- [To be done]:
1. According to the blog post, why did the writer choose something daunting to study? Answer in one to three sentences.
2. Please transcribe the blog post between "And I have been" and "lack ambition, see.", inclusive.

- [Extract to read]:
▶
Thursday, February 16, 2012

TAKE IT SLOW. DON'T RUSH IT. AND BEFORE YOU KNOW IT...



'The quality of life' vs 'The eternal pursuit of the almighty buck'.

This has long been a fascination of mine. Probably because, as a born and bred Capetonian, I appear to be sans ambition and everyone thinks I'm quite happy as long as I make just enough money to keep me in Piz Buin and cheap cocktails.


This conundrum has been raising it's ugly head on a regular basis (every time I visit my dear ol' mum) since I got horribly overqualified. I chose something quite daunting (to normal mortals) to study, only because I was forced by society (and my dear ol' mum) to do something. Let me tell you: very few kids of 18 years old know what they want to commit to for the rest of their lives, let alone are able to focus on anything beyond getting shitfaced 'n' shagged at their earliest convenience. I was no different. I still subscribe to these youthful aspirations. They keep me young. So young, in fact, that a vast horde of my friends are significantly younger than I am. (I don't get to hang out with the "Ed Bundy - Married With Children" sect that much anymore.)


And I have been mildly bemused to find out that I am in fact not earning as much as some of them. Whilst I have purposely chosen a life and landscape of leisure something in me cannot help but be a little jealous. But then I realise that this fact alone does not make me the monumental loser and waste of life my dear ol' mum thinks I am. I do not lack ambition, see.
◀
Stored dataset items
▶
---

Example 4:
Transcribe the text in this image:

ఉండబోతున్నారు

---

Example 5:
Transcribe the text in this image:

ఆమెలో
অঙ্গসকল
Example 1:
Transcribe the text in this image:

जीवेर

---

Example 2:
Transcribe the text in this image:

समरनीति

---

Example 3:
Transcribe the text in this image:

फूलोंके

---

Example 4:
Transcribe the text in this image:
◀
▶
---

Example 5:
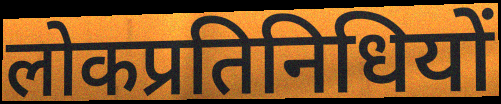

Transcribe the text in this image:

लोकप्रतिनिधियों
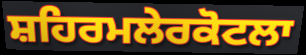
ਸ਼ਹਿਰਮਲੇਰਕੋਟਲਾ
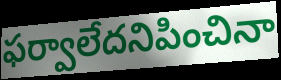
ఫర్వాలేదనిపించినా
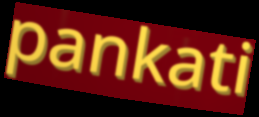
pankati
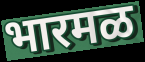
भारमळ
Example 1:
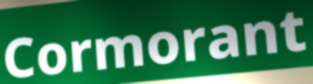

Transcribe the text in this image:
◀
▶
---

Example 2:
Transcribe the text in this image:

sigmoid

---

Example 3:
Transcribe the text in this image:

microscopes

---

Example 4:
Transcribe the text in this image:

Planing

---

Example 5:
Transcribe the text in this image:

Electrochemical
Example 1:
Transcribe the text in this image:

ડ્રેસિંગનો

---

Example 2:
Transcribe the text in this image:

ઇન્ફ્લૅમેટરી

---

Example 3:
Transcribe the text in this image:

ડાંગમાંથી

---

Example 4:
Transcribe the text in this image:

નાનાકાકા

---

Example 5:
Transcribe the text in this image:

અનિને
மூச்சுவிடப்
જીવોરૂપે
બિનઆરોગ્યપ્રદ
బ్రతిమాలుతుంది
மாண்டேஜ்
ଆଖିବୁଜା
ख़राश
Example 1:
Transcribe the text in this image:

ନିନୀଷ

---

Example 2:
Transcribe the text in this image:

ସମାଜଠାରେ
◀
- [Exercise responses]:
1. The writer chose it only because society, and the writer's mum, forced the writer to do something. The writer adds that very few 18-year-olds know what they want to commit to for the rest of their lives.

2.
And I have been mildly bemused to find out that I am in fact not earning as much as some of them. Whilst I have purposely chosen a life and landscape of leisure something in me cannot help but be a little jealous. But then I realise that this fact alone does not make me the monumental loser and waste of life my dear ol' mum thinks I am. I do not lack ambition, see.